Monday, February 24, 2014

I'm still feeling terrible and I want to just lay down and watch Archer or South Park or something equivalent but I need to write a reaction paper for IR by noon tomorrow and I still have two papers to read before I can get on that.

And I agreed to go to dinner tonight with the roommates and while it seemed like a good idea at the time I am slightly regretting it/thinking about backing out not because it would not be super fun, but because I am just really tired and still don't feel well and I should focus on work and everything.  (Even though I am writing in here shut up I know it is counterproductive.)

Though steak and fries and blooming onion sounds like it should be delicious.  Om nom.

Still though.

...I am still sad...ish, I guess, today.  Really I'm in this fog of feeling like I can't do shit right and I'm in this weird mood and keep kind of laughing at myself in a depreciating manner because "oh ha it has been two years in a few days since the ex split and you're still not completely over it because you fucking suck at life and should just become a hermit and try harder to rid yourself of all emotional ties and stop attempting to be happy because nope it isn't going to happen because you don't deserve to be because you are terrible and suck and no one would miss you if you were gone and you should just peace out and fuck off."

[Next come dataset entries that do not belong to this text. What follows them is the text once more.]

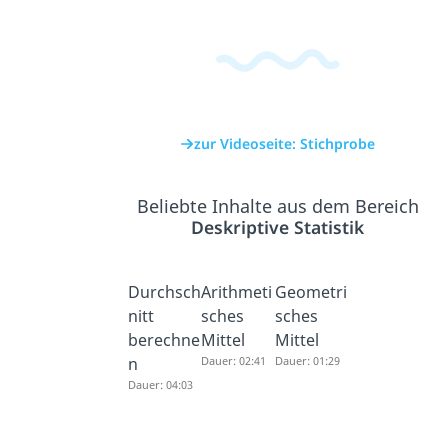
zur Videoseite: Stichprobe
Beliebte Inhalte aus dem Bereich
Deskriptive Statistik
Durchsch
Arithmeti
Geometri
nitt
sches
sches
berechne
Mittel
Mittel
n
Dauer: 02:41
Dauer: 01:29
Dauer: 04:03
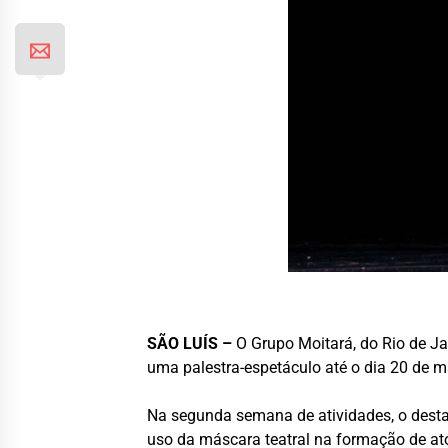
SÃO LUÍS –
O Grupo Moitará, do Rio de Ja
uma palestra-espetáculo até o dia 20 de m
Na segunda semana de atividades, o destaq
uso da máscara teatral na formação de ato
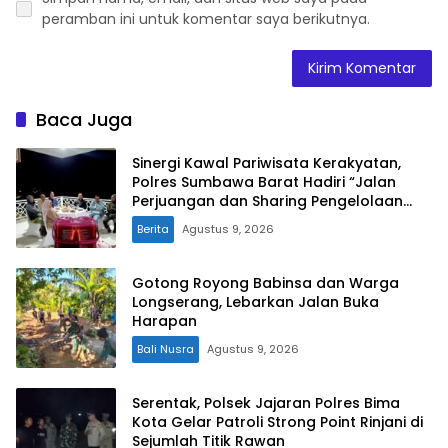
peramban ini untuk komentar saya berikutnya.
Baca Juga
Sinergi Kawal Pariwisata Kerakyatan,
Polres Sumbawa Barat Hadiri “Jalan
Perjuangan dan Sharing Pengelolaan
Pariwisata Bendungan Tiu Suntuk”
Berita
Agustus 9, 2026
Gotong Royong Babinsa dan Warga
Longserang, Lebarkan Jalan Buka
Harapan
Bali Nusra
Agustus 9, 2026
Serentak, Polsek Jajaran Polres Bima
Kota Gelar Patroli Strong Point Rinjani di
Sejumlah Titik Rawan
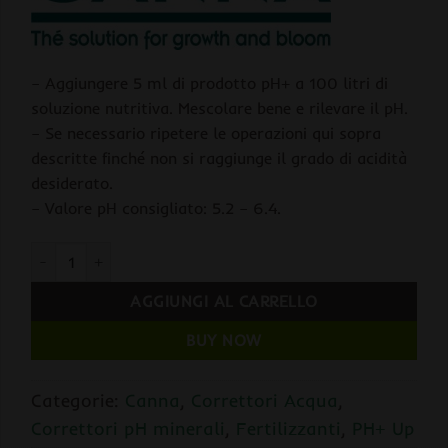
– Aggiungere 5 ml di prodotto pH+ a 100 litri di
soluzione nutritiva. Mescolare bene e rilevare il pH.
– Se necessario ripetere le operazioni qui sopra
descritte finché non si raggiunge il grado di acidità
desiderato.
– Valore pH consigliato: 5.2 – 6.4.
Canna ph- Plus Concentrato 5% 1L quantità
AGGIUNGI AL CARRELLO
BUY NOW
Categorie:
Canna
,
Correttori Acqua
,
Correttori pH minerali
,
Fertilizzanti
,
PH+ Up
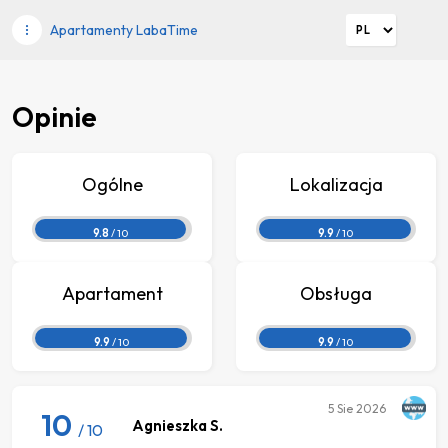
Apartamenty LabaTime
Opinie
Ogólne
Lokalizacja
9.8
/ 10
9.9
/ 10
Apartament
Obsługa
9.9
/ 10
9.9
/ 10
5
Sie 2026
10
Agnieszka S.
/ 10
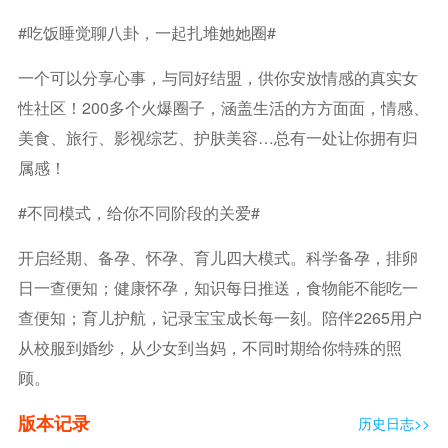
#吃饭睡觉聊八卦，一起扎堆她她圈#
一个可以分享心事，与同好结盟，供你安放情感的真实女
性社区！200多个火爆圈子，涵盖生活的方方面面，情感、
美食、旅行、影视综艺、护肤美容…总有一处让你拥有归
属感！
#不同模式，给你不同阶段的关爱#
开启经期、备孕、怀孕、育儿四大模式。科学备孕，排卵
日一查便知；健康怀孕，知识每日推送，食物能不能吃一
查便知；育儿护航，记录宝宝成长每一刻。陪伴2265用户
从校服到婚纱，从少女到当妈，不同时期给你特殊的照
顾。
版本记录
历史日志>>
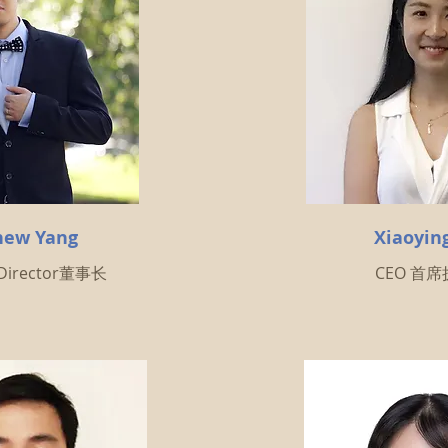
hew Yang
Xiaoyin
 Director董事长
CEO 首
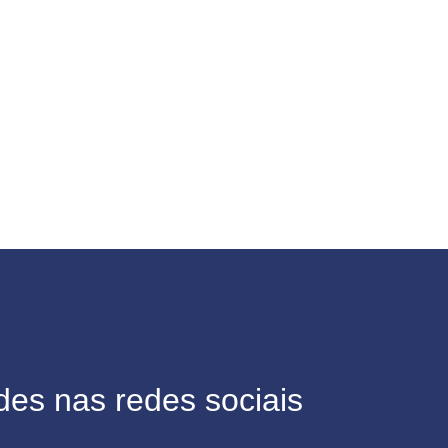
des nas redes sociais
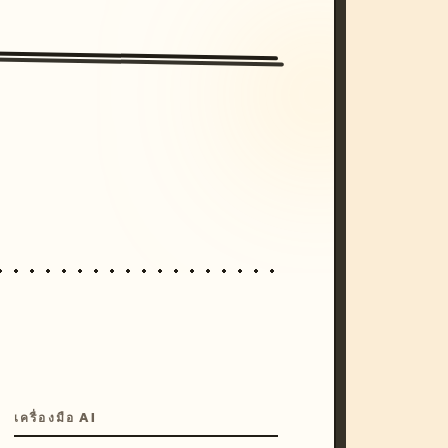
/imagine prompt: cinematic, cyberpunk s
unset, neon colors, 8k --v 6.0
เครื่องมือ AI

...Yeah.  That and some semblance of it has been running through my head all day and I have not been able to fight it off so I've succumbed to it and I am aware of how damn annoying it is to people so I've just been saying nothing and going about my business even though I still feel sick and everything too.

I have no idea what to do to make myself happier, I really don't.  Everything I can do seems so tiring and it is bad enough I get speeches about how this time during grad school is "not the time to find yourself" and that I pretty much should only be working, so whenever I do something outside of that I feel super fucking guilty.

I just want to sleep for at least a week or so.  Preferably longer, but a week would be nice.

...I'm going to cuddle with my squishables now.  Because they are cute and my doggie is asleep in her own bed.